Butler plays at Hinkle Fieldhouse (Butler Fieldhouse until 1966) in Indianapolis, where the championship game in the movie "Hoosiers" was played. When it was built in 1928, it was the largest basketball arena in the United States, and it retained that distinction until 1950.

Three Butler players went on to play in the NBA or ABA, the last being Billy Shepherd in 1975.

Prior to 1919, Butler's athletic teams were known as the Christians. But numerous losses in the 1919 football season caused Butler's followers to grow weary of the nickname, leading to the unleashing of the Bulldogs name.

West Virginia

West Virginia is the only state created by carving out territory from another state without that state's permission.

West Virginia University played Pitt in the first football game ever broadcast on the radio in 1921 on KDKA.

West Virginia University is well known for its rowdy fans who like to set objects ablaze after big games. Morgantown led the nation with 1,129 intentional street fires set between 1997 and 2003.

Thirteen West Virginia players went on to play in the NBA or ABA.

Duke

Duke's nickname comes from the French "les Diables Bleus" or "the Blue Devils," which was the nickname given during World War I to the Chasseurs Alpins, the French Alpine light infantry battalion.

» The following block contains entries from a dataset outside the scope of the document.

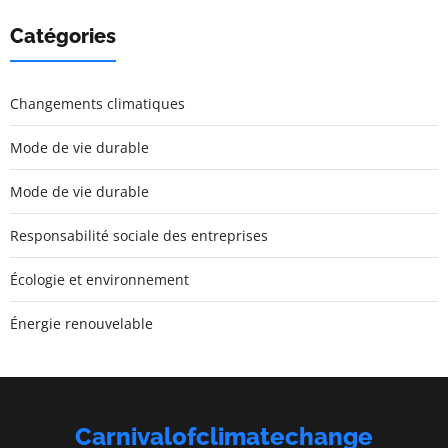
Catégories
Changements climatiques
Mode de vie durable
Mode de vie durable
Responsabilité sociale des entreprises
Écologie et environnement
Énergie renouvelable
Carnivalofclimatechange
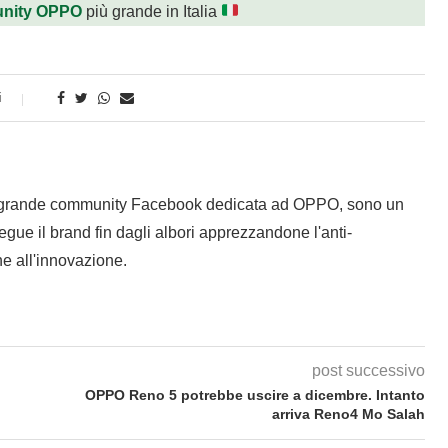
nity OPPO
più grande in Italia
i
 grande community Facebook dedicata ad OPPO, sono un
gue il brand fin dagli albori apprezzandone l'anti-
e all'innovazione.
post successivo
OPPO Reno 5 potrebbe uscire a dicembre. Intanto
arriva Reno4 Mo Salah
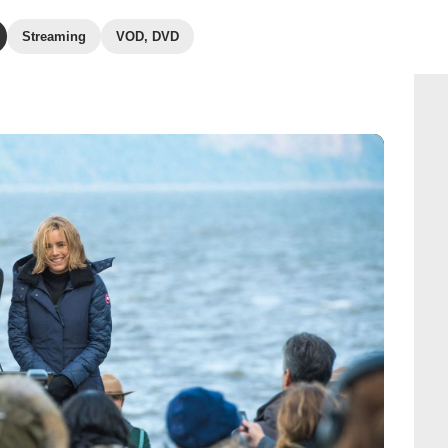
Streaming
VOD, DVD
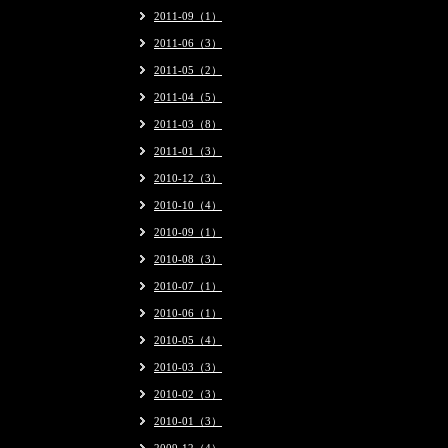
2011-09（1）
2011-06（3）
2011-05（2）
2011-04（5）
2011-03（8）
2011-01（3）
2010-12（3）
2010-10（4）
2010-09（1）
2010-08（3）
2010-07（1）
2010-06（1）
2010-05（4）
2010-03（3）
2010-02（3）
2010-01（3）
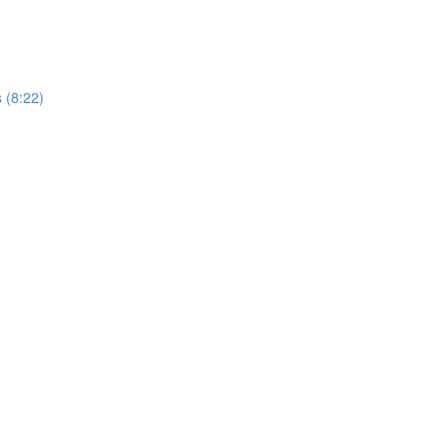
s (8:22)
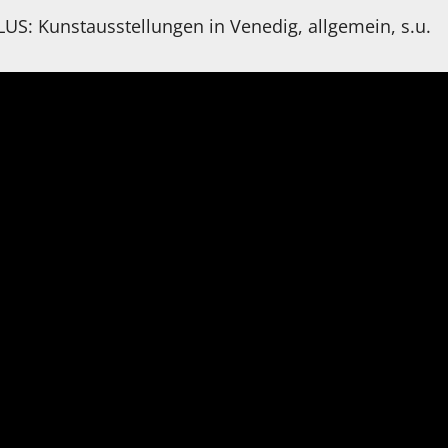
US: Kunstausstellungen in Venedig, allgemein, s.u.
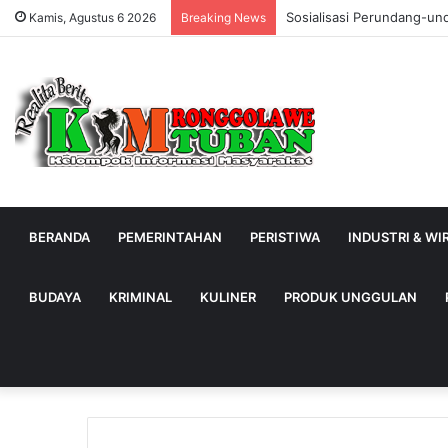
Sosialisasi Perundang-un
Kamis, Agustus 6 2026
Breaking News
BERANDA
PEMERINTAHAN
PERISTIWA
INDUSTRI & W
BUDAYA
KRIMINAL
KULINER
PRODUK UNGGULAN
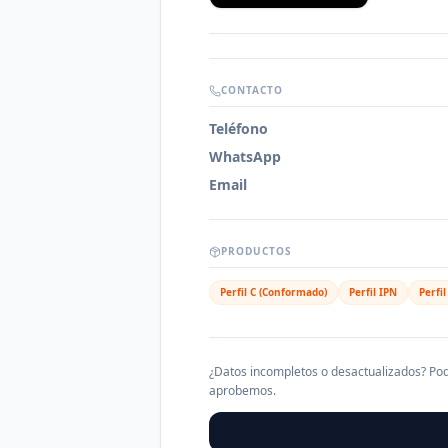
CONTACTO
Teléfono
WhatsApp
Email
PRODUCTOS
Perfil C (Conformado)
Perfil IPN
Perfi
¿Datos incompletos o desactualizados? Pod
aprobemos.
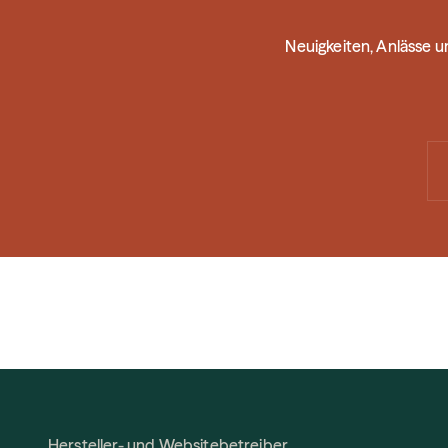
Neuigkeiten, Anlässe 
Hersteller- und Websitebetreiber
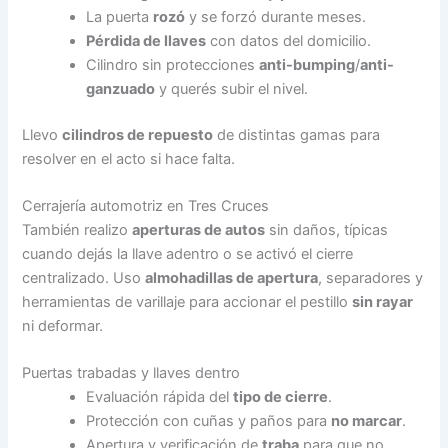
La puerta
rozó
y se forzó durante meses.
Pérdida de llaves
con datos del domicilio.
Cilindro sin protecciones
anti-bumping
/
anti-
ganzuado
y querés subir el nivel.
Llevo
cilindros de repuesto
de distintas gamas para
resolver en el acto si hace falta.
Cerrajería automotriz en Tres Cruces
También realizo
aperturas de autos
sin daños, típicas
cuando dejás la llave adentro o se activó el cierre
centralizado. Uso
almohadillas de apertura
, separadores y
herramientas de varillaje para accionar el pestillo
sin rayar
ni deformar.
Puertas trabadas y llaves dentro
Evaluación rápida del
tipo de cierre
.
Protección con cuñas y paños para
no marcar
.
Apertura y verificación de
traba
para que no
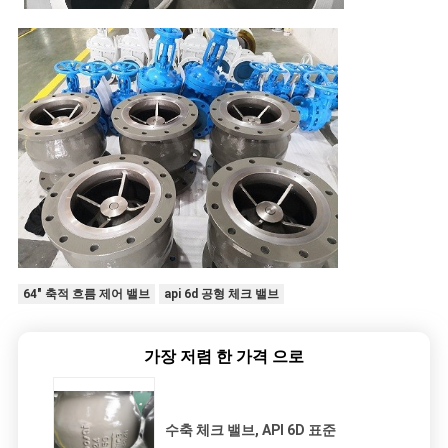
64" 축적 흐름 제어 밸브
api 6d 공형 체크 밸브
가장 저렴 한 가격 으로
수축 체크 밸브, API 6D 표준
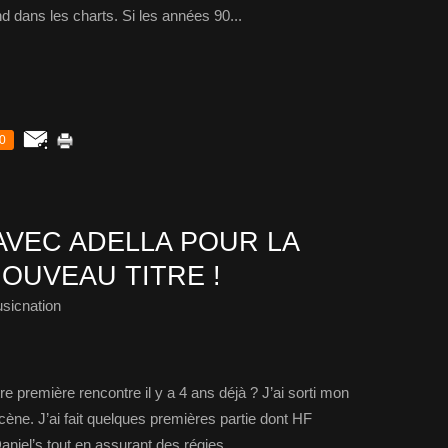
 dans les charts. Si les années 90...
0
AVEC ADELLA POUR LA
OUVEAU TITRE !
sicnation
re première rencontre il y a 4 ans déjà ? J’ai sorti mon
ène. J’ai fait quelques premières partie dont HF
niel’s tout en assurant des régies...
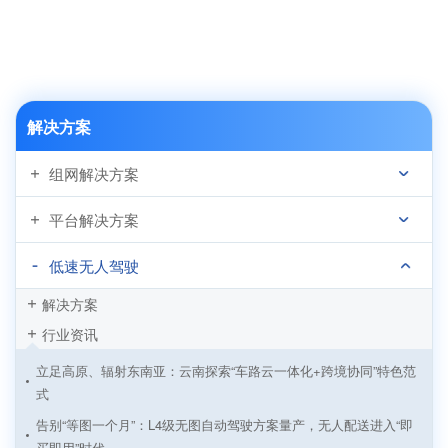
解决方案
组网解决方案
平台解决方案
低速无人驾驶
解决方案
行业资讯
立足高原、辐射东南亚：云南探索“车路云一体化+跨境协同”特色范
式
告别“等图一个月”：L4级无图自动驾驶方案量产，无人配送进入“即
买即用”时代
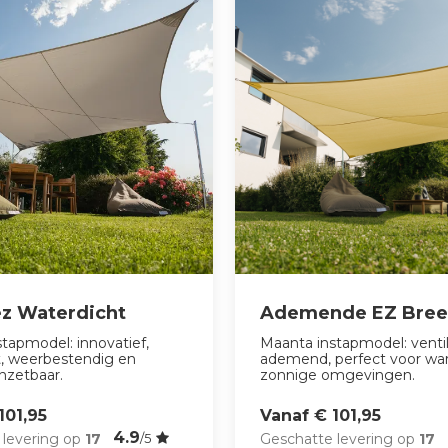
z Waterdicht
Ademende EZ Bree
tapmodel: innovatief,
Maanta instapmodel: venti
t, weerbestendig en
ademend, perfect voor w
inzetbaar.
zonnige omgevingen.
101,95
Vanaf € 101,95
4.9
 levering op
17
Geschatte levering op
17
/5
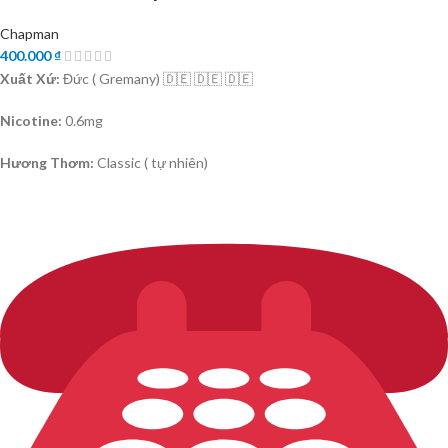
Chapman
400.000
₫
Xuất Xứ:
Đức ( Gremany) 🇩🇪 🇩🇪 🇩🇪
Nicotine:
0.6mg
Hương Thơm:
Classic ( tự nhiên)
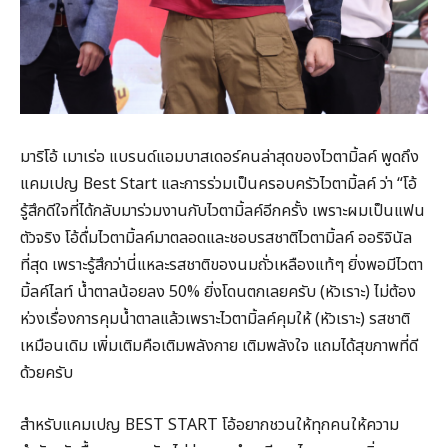
มาริโอ้ เมาเร่อ แบรนด์แอมบาสเดอร์คนล่าสุดของไวตามิ้ลค์ พูดถึง
แคมเปญ Best Start และการร่วมเป็นครอบครัวไวตามิ้ลค์ ว่า “โอ้
รู้สึกดีใจที่ได้กลับมาร่วมงานกับไวตามิ้ลค์อีกครั้ง เพราะผมเป็นแฟน
ตัวจริง โอ้ดื่มไวตามิ้ลค์มาตลอดและชอบรสชาติไวตามิ้ลค์ ออริจินัล
ที่สุด เพราะรู้สึกว่านี่แหละรสชาติของนมถั่วเหลืองแท้ๆ ยิ่งพอมีไวตา
มิ้ลค์ไลท์ น้ำตาลน้อยลง 50% ยิ่งโดนตกเลยครับ (หัวเราะ) ไม่ต้อง
ห่วงเรื่องการคุมน้ำตาลแล้วเพราะไวตามิ้ลค์คุมให้ (หัวเราะ) รสชาติ
เหมือนเดิม เพิ่มเติมคือเติมพลังกาย เติมพลังใจ แถมได้สุขภาพที่ดี
ด้วยครับ
สำหรับแคมเปญ BEST START โอ้อยากชวนให้ทุกคนให้ความ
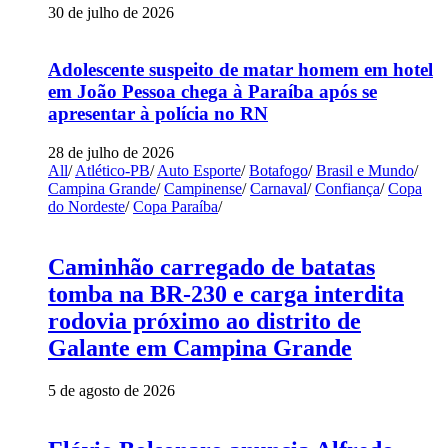
30 de julho de 2026
Adolescente suspeito de matar homem em hotel
em João Pessoa chega à Paraíba após se
apresentar à polícia no RN
28 de julho de 2026
All
/
Atlético-PB
/
Auto Esporte
/
Botafogo
/
Brasil e Mundo
/
Campina Grande
/
Campinense
/
Carnaval
/
Confiança
/
Copa
do Nordeste
/
Copa Paraíba
/
Caminhão carregado de batatas
tomba na BR-230 e carga interdita
rodovia próximo ao distrito de
Galante em Campina Grande
5 de agosto de 2026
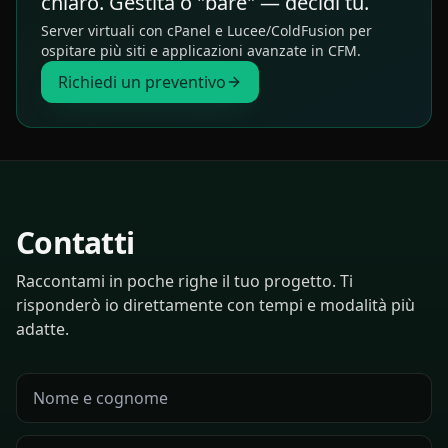
chiaro. Gestita o "bare" — decidi tu.
Server virtuali con cPanel e Lucee/ColdFusion per
ospitare più siti e applicazioni avanzate in CFM.
Richiedi un preventivo
Contatti
Raccontami in poche righe il tuo progetto. Ti
risponderò io direttamente con tempi e modalità più
adatte.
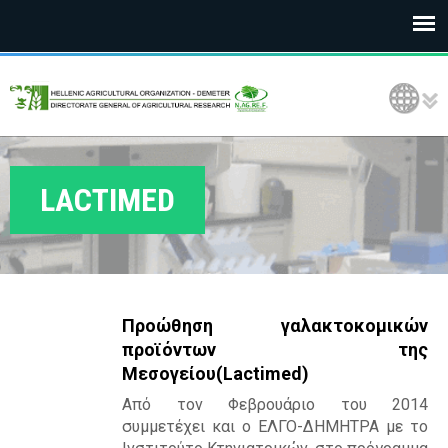
E
Language Selection
L
G
O
LACTIMED
D
E
M
Προώθηση γαλακτοκομικών
E
προϊόντων της
Μεσογείου(
Lactimed
)
T
Από τον Φεβρουάριο του 2014
E
συμμετέχει και ο ΕΛΓΟ-ΔΗΜΗΤΡΑ με το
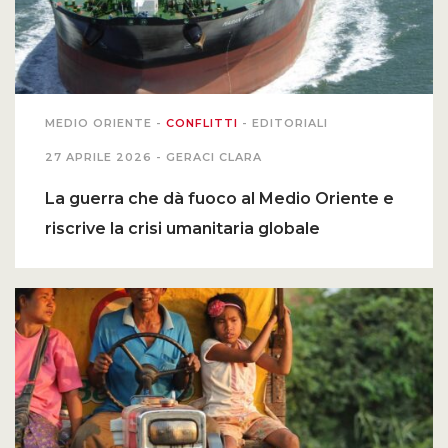
MEDIO ORIENTE
-
CONFLITTI
-
EDITORIALI
27 APRILE 2026 -
GERACI CLARA
La guerra che dà fuoco al Medio Oriente e
riscrive la crisi umanitaria globale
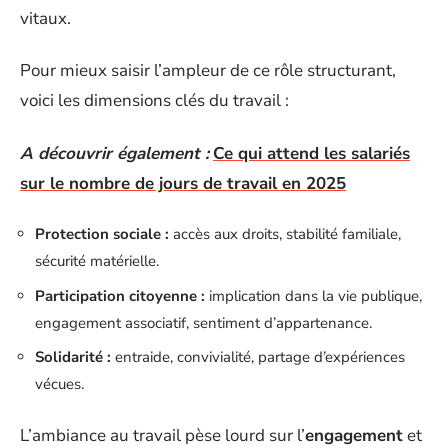
vitaux.
Pour mieux saisir l’ampleur de ce rôle structurant,
voici les dimensions clés du travail :
A découvrir également :
Ce qui attend les salariés
sur le nombre de jours de travail en 2025
Protection sociale :
accès aux droits, stabilité familiale,
sécurité matérielle.
Participation citoyenne :
implication dans la vie publique,
engagement associatif, sentiment d’appartenance.
Solidarité :
entraide, convivialité, partage d’expériences
vécues.
L’ambiance au travail pèse lourd sur l’
engagement
et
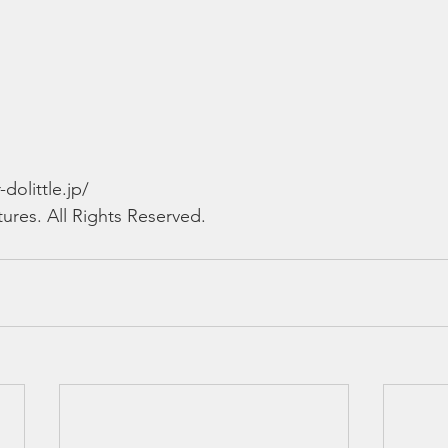
little.jp/
tures. All Rights Reserved.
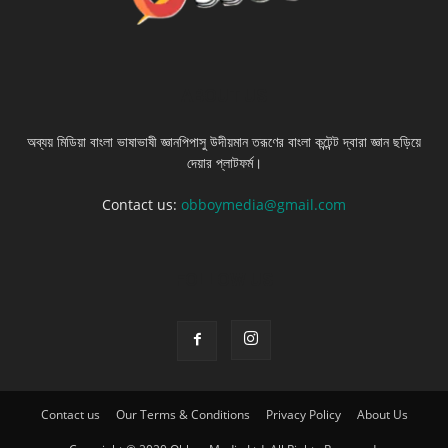
ABOUT US
অব্যয় মিডিয়া বাংলা ভাষাভাষী জ্ঞানপিপাসু উদীয়মান তরূণের বাংলা কন্টেন্ট দ্বারা জ্ঞান ছড়িয়ে
দেয়ার প্লাটফর্ম।
Contact us:
obboymedia@gmail.com
FOLLOW US
Contact us
Our Terms & Conditions
Privacy Policy
About Us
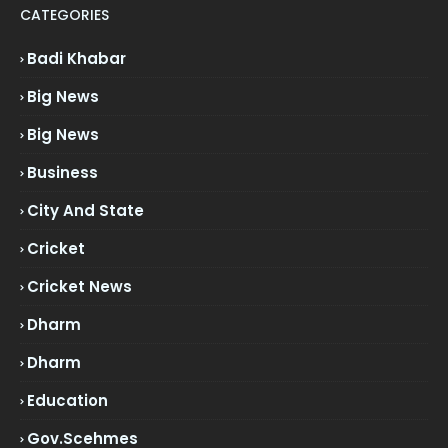
CATEGORIES
Badi Khabar
Big News
Big News
Business
City And State
Cricket
Cricket News
Dharm
Dharm
Education
Gov.scehmes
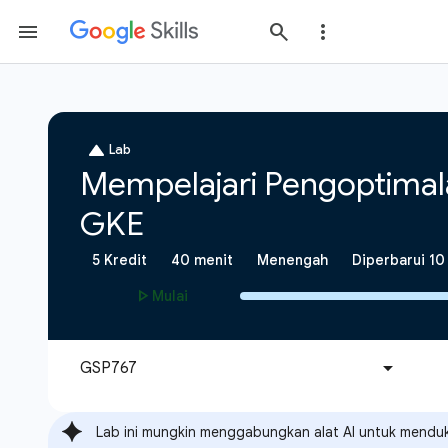
Lab ini mungkin menggabungkan alat AI untuk mendu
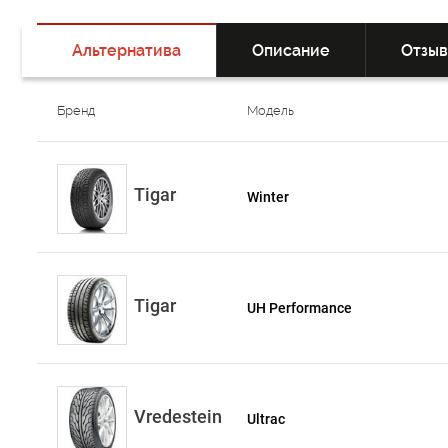
Альтернатива
Описание
Отзы
Бренд
Модель
Tigar
Winter
Tigar
UH Performance
Vredestein
Ultrac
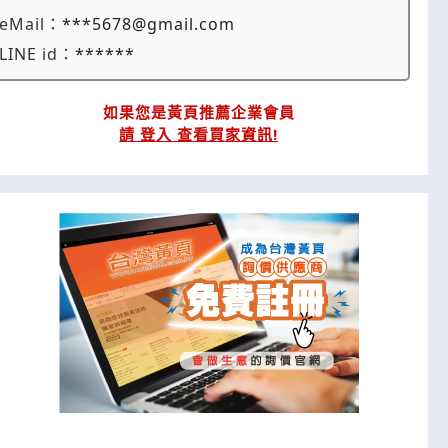
eMail：
***5678@gmail.com
LINE id：
******
如果您是黃頁推薦企業會員
請 登入 查看買家資訊!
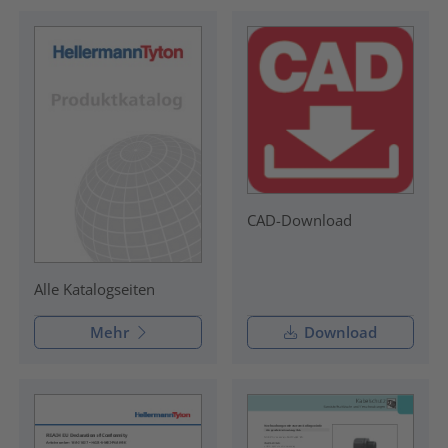
CAD-Download
Alle Katalogseiten
Mehr
Download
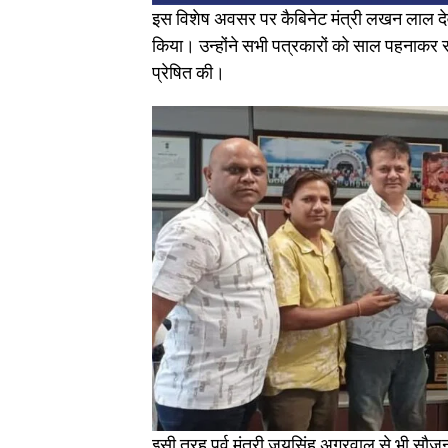
​इस विशेष अवसर पर कैबिनेट मंत्री लखन लाल देवा
किया। उन्होंने सभी पत्रकारों को साल पहनाकर 
प्रेषित की।
इसी तरह पूर्व मंत्री जयसिंह अग्रवाल से भी सौजन्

On Sunday morning March 12, 1944, during a time of heated racial segregation, the men's basketball team from the North Carolina College for Negroes (now North Carolina Central University) competed against a squad from the Duke School of Medicine on the campus of NCCU in the first racially integrated college-level basketball game in the South.

Fifty-one Duke players went on to play in the NBA or ABA.